The Dynamic Batch Config takes the following parameters.

  • Maximum batch delay:
    • Set the maximum batch delay in milliseconds.
  • Batch size target:
    • Set the target batch size; can not be less than or equal to zero.
  • Batch size limit:
    • Set the batch size limit; can not be less than or equal to zero. This is used to control the maximum batch size.

E.g.:

dynamic_batch_config = wallaroo.dynamic_batching_config.DynamicBatchingConfig()
                       .max_batch_delay_ms(5)
                       .batch_size_target(1)
                       .batch_size_limit(1)
                       .build()

The following demonstrates applying the dynamic batch config at LLM upload.

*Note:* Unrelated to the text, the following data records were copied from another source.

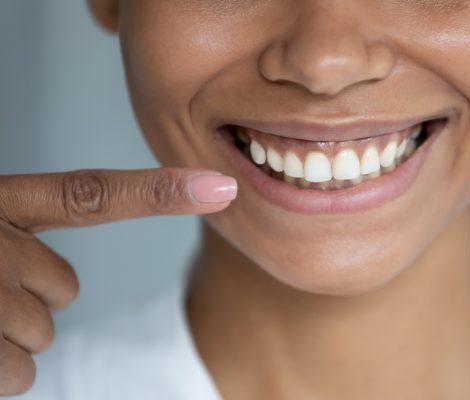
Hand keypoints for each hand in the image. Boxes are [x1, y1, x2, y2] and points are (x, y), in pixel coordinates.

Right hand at [0, 168, 236, 394]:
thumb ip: (19, 239)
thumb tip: (59, 284)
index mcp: (1, 204)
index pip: (92, 195)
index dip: (159, 192)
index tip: (220, 187)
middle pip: (65, 288)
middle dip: (31, 298)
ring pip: (45, 333)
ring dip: (8, 335)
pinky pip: (23, 373)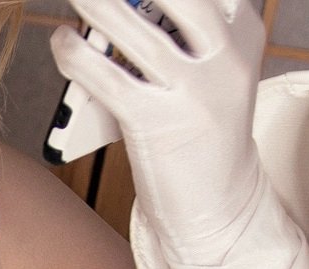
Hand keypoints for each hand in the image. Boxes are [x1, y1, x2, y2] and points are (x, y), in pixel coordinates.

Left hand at [49, 0, 308, 268]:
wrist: (219, 208)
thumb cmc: (201, 133)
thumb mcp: (207, 73)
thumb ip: (179, 35)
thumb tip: (115, 8)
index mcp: (244, 35)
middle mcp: (226, 58)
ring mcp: (194, 92)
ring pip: (134, 30)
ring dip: (96, 5)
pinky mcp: (157, 123)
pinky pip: (105, 76)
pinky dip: (76, 53)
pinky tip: (64, 43)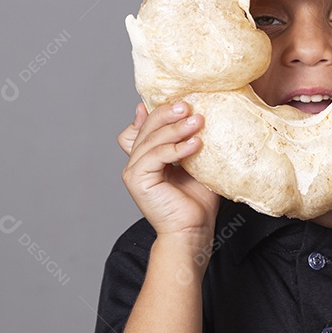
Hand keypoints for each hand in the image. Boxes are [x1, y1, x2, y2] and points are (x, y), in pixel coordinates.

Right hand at [119, 101, 219, 245]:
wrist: (193, 232)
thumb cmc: (198, 202)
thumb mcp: (197, 163)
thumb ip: (189, 141)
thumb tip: (193, 116)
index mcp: (147, 156)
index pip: (145, 124)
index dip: (157, 111)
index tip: (180, 101)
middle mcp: (136, 161)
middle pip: (147, 127)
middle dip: (168, 113)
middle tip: (189, 106)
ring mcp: (134, 170)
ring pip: (152, 139)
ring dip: (176, 128)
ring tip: (198, 121)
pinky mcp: (137, 180)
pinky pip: (155, 155)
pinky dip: (175, 148)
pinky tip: (195, 144)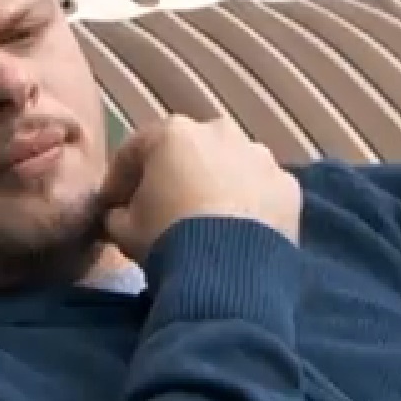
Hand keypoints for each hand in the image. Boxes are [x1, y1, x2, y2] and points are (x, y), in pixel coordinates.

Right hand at [98, 115, 301, 262]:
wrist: (229, 268)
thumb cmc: (167, 237)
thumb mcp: (123, 230)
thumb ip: (116, 214)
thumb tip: (119, 214)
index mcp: (173, 133)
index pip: (135, 151)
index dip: (120, 180)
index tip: (113, 206)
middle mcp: (219, 132)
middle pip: (188, 152)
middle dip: (175, 176)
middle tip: (164, 210)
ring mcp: (259, 156)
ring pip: (230, 167)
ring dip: (216, 186)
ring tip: (208, 222)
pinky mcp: (288, 186)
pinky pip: (260, 191)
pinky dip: (249, 205)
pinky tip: (239, 232)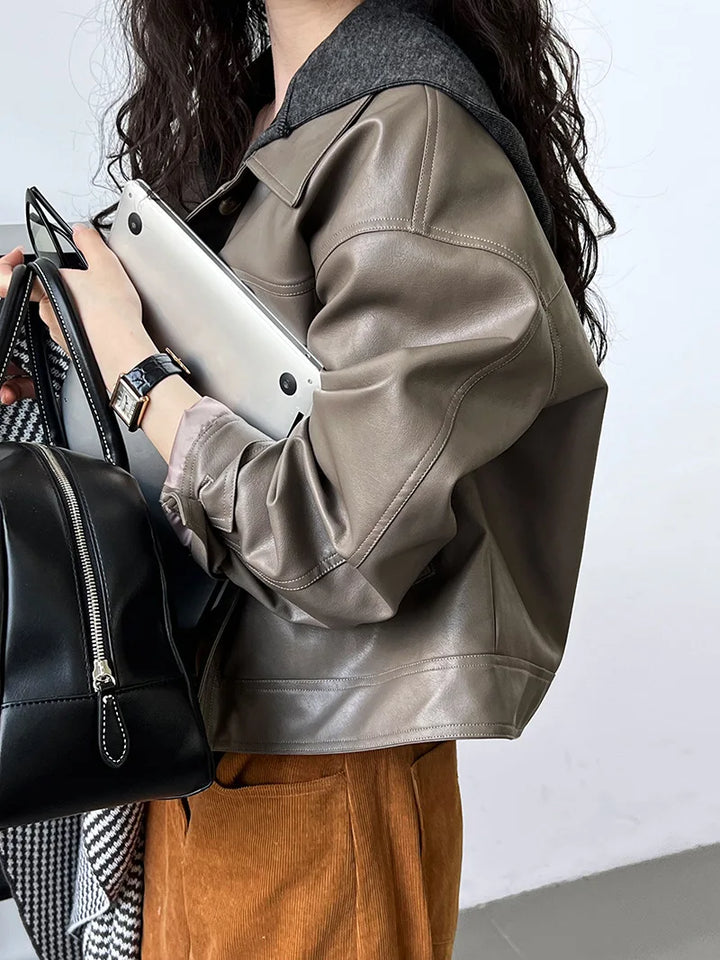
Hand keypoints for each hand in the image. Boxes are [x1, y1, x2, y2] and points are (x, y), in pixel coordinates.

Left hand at [0, 224, 146, 403]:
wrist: (123, 352)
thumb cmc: (111, 314)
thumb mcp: (105, 264)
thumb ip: (89, 242)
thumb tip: (81, 232)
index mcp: (45, 289)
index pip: (7, 278)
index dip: (6, 265)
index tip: (19, 256)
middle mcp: (46, 313)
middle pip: (46, 292)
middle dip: (64, 284)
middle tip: (87, 279)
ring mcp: (57, 333)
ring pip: (61, 311)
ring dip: (77, 304)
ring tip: (103, 301)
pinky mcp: (71, 348)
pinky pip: (73, 329)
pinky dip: (86, 322)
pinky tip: (106, 319)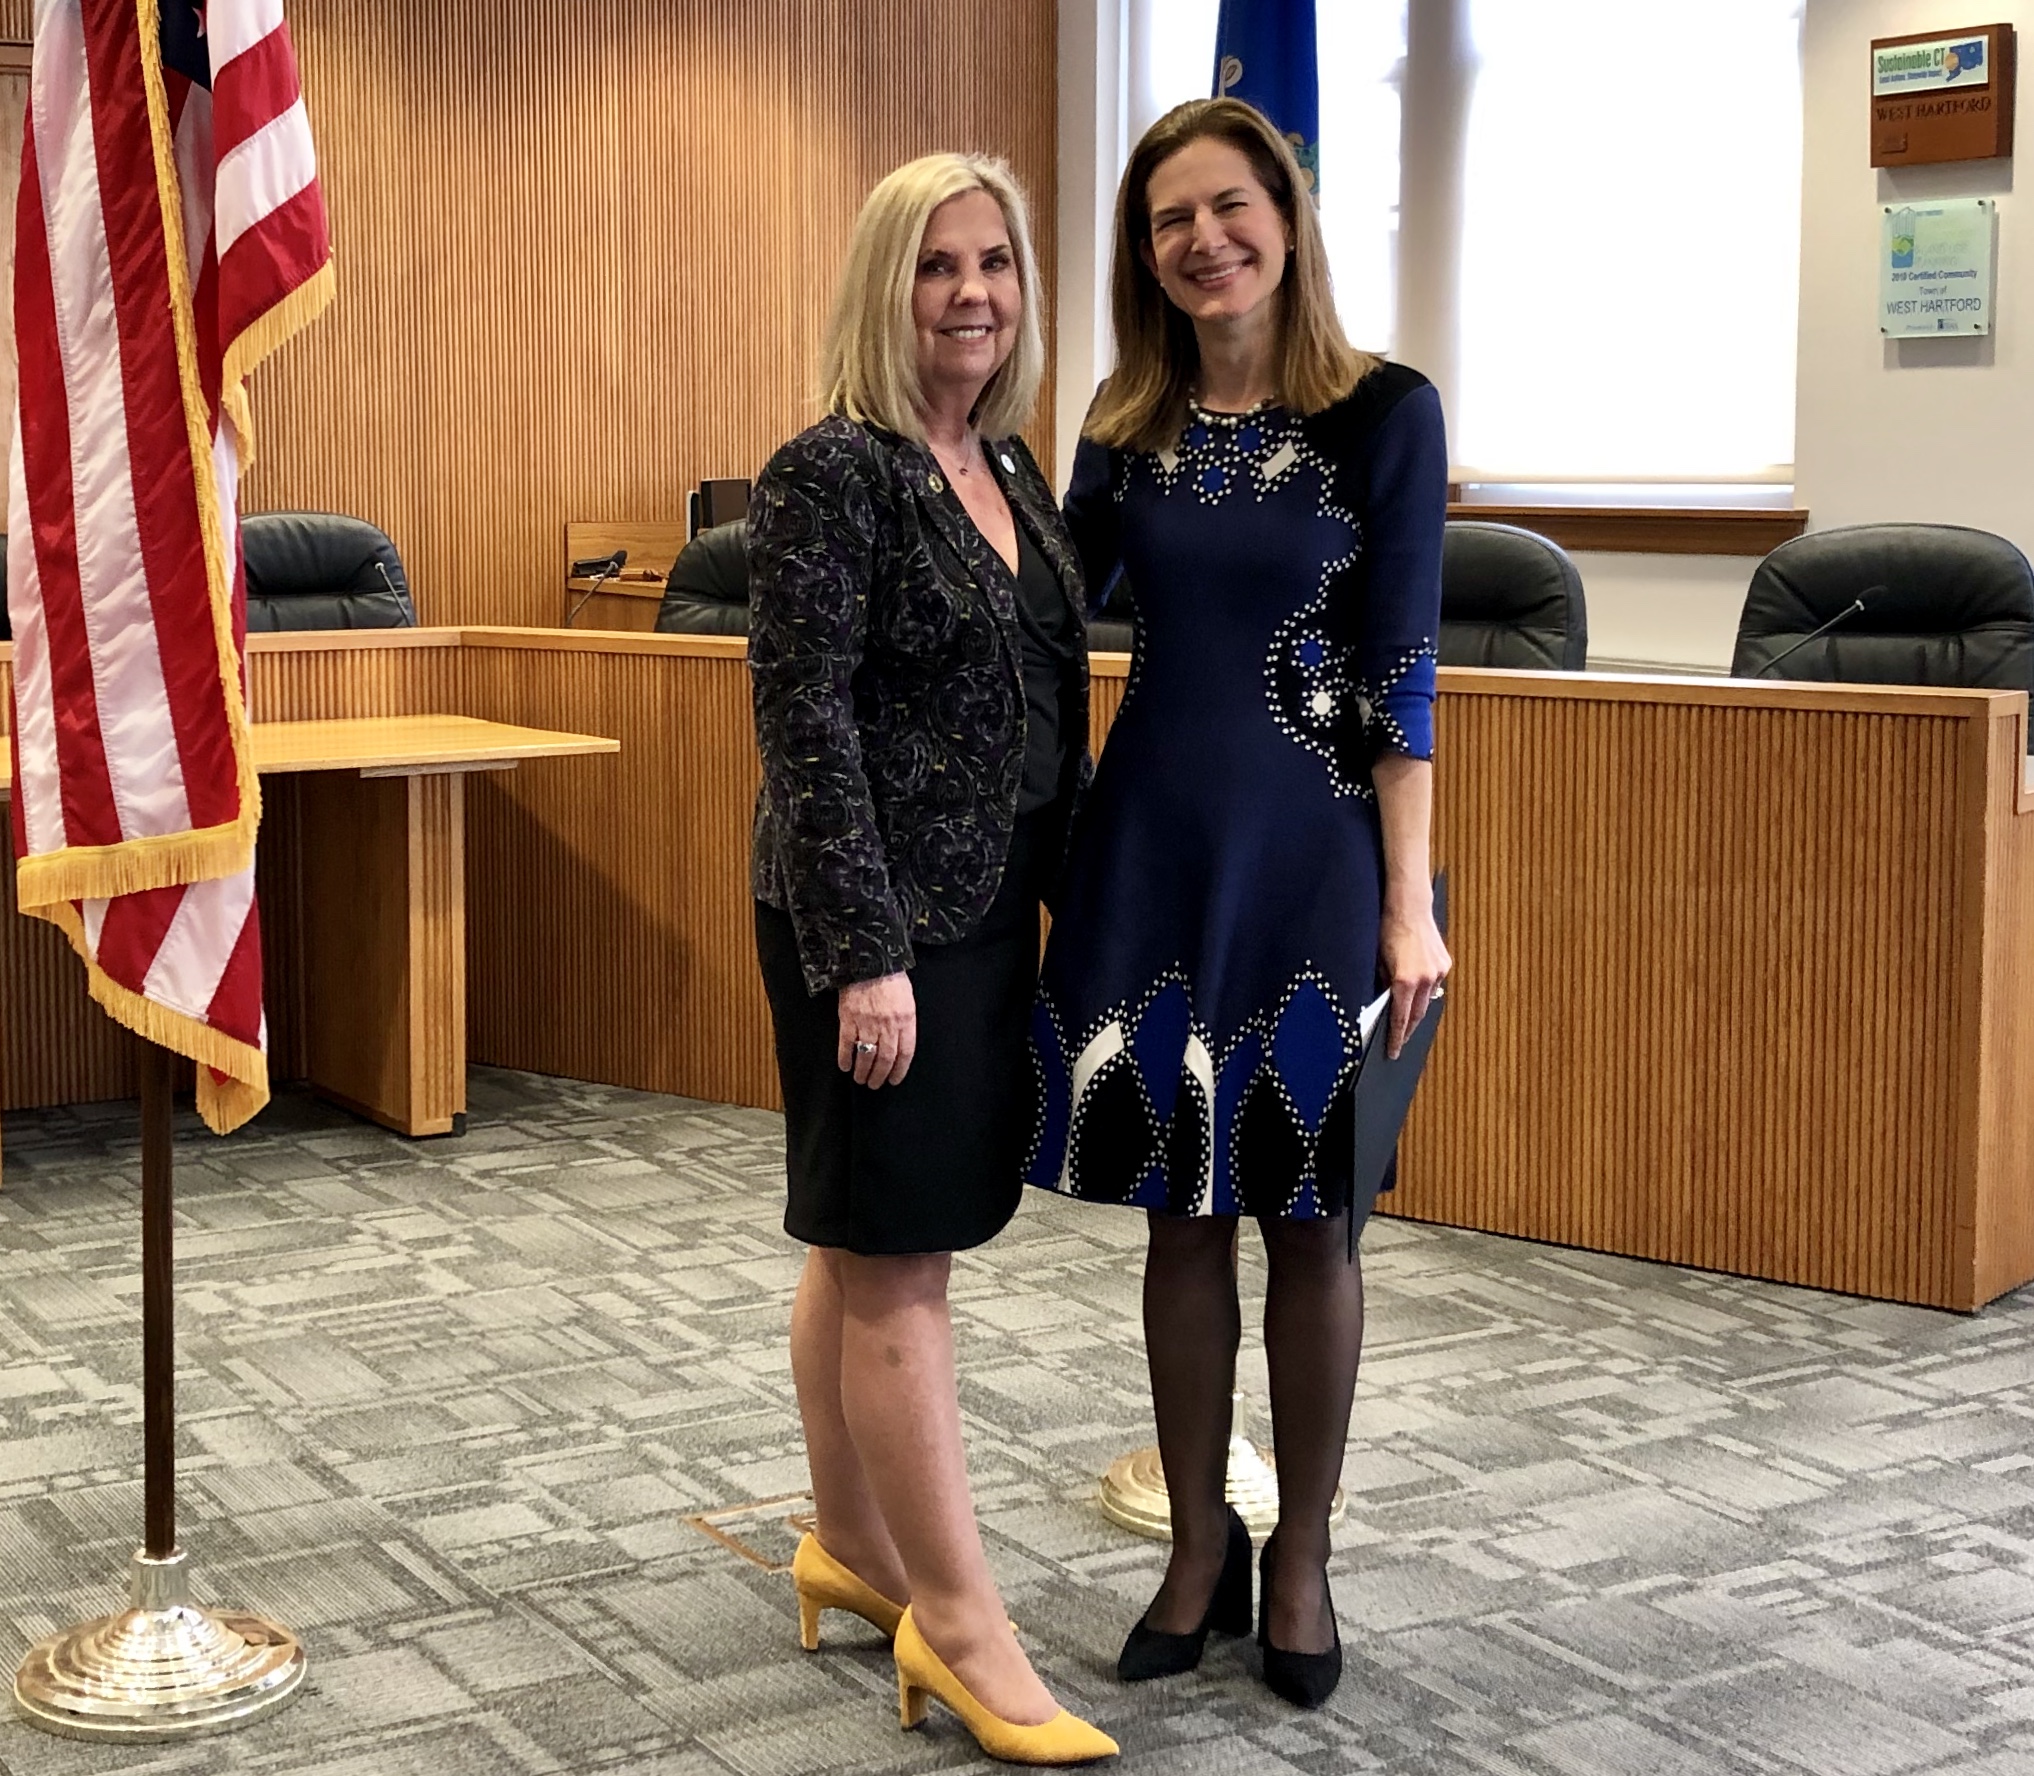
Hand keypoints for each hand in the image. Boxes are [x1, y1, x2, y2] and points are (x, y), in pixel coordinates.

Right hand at [837, 972, 916, 1088]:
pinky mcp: (848, 1018)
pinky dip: (845, 1058)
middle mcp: (887, 1025)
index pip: (905, 1053)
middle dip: (880, 1076)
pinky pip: (846, 1044)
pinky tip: (844, 1066)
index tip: (894, 1080)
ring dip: (863, 1071)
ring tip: (861, 1080)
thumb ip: (905, 1021)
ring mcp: (867, 1023)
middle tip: (875, 1085)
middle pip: (885, 1059)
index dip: (899, 1070)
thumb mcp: (907, 999)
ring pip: (866, 1055)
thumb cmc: (891, 977)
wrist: (869, 959)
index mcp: (905, 1019)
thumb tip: (901, 1043)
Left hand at [1379, 888, 1449, 1059]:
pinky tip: (1416, 990)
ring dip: (1416, 1008)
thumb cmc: (1387, 930)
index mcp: (1404, 981)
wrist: (1409, 906)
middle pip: (1417, 1014)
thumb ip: (1382, 984)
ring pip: (1427, 1000)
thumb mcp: (1376, 960)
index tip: (1392, 1052)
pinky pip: (1434, 984)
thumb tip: (1384, 1002)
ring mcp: (1438, 972)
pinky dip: (1425, 990)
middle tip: (1399, 1040)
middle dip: (1408, 1029)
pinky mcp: (1444, 963)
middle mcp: (1425, 980)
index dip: (1396, 1038)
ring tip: (1406, 1018)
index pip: (1400, 1019)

llm_model = (wl.upload_model(model_name, 
                              model_file_name, 
                              framework=framework,
                              input_schema=input_schema,
                              output_schema=output_schema)
                              .configure(input_schema=input_schema,
                                         output_schema=output_schema,
                                         dynamic_batching_config=dynamic_batch_config)
                        )

Learn more: Dynamic Batching for LLMs with Wallaroo

Conclusion

While Managed Inference Endpoints (MaaS) can appear to offer an easy seamless solution for enterprises to deploy LLM inference services, there is a lack of control that AI technology teams in organizations have over data security & privacy and cost in certain cases.

 

In scenarios where these concerns prevent enterprises from launching and scaling LLMs in production, AI teams may choose to customize and deploy open source LLMs directly within their private environments. These LLMs are commonly referred to as “on-prem” LLMs. As a result, on-prem LLMs may offer a great deal of privacy and security over MaaS. However, they tend to present challenges related to performance and infrastructure cost that may prevent LLM adoption and scale within the enterprise.

 

Deploying custom LLMs on-prem with Wallaroo helps AI technology teams take back control of the above factors. While launching custom LLMs brings new challenges to the table in the form of performance optimization over inference latency and throughput, these challenges can efficiently and effectively be overcome in Wallaroo through using the Llama.cpp and vLLM frameworks in conjunction with the techniques of Autoscaling and Dynamic Batching.

 

Through having control over performance optimization with existing resources in Wallaroo, technology teams in enterprises can operate with confidence to launch extensible and efficient custom LLM solutions in production.

 

The Wallaroo AI Inference Platform enables enterprise technology teams to quickly and efficiently operationalize custom LLMs at scale through an end-to-end LLM lifecycle from deployment, and ongoing model management with full governance and observability while realizing optimal performance scaling across Ampere, x64 & GPU architectures in the cloud, on-prem and at the edge.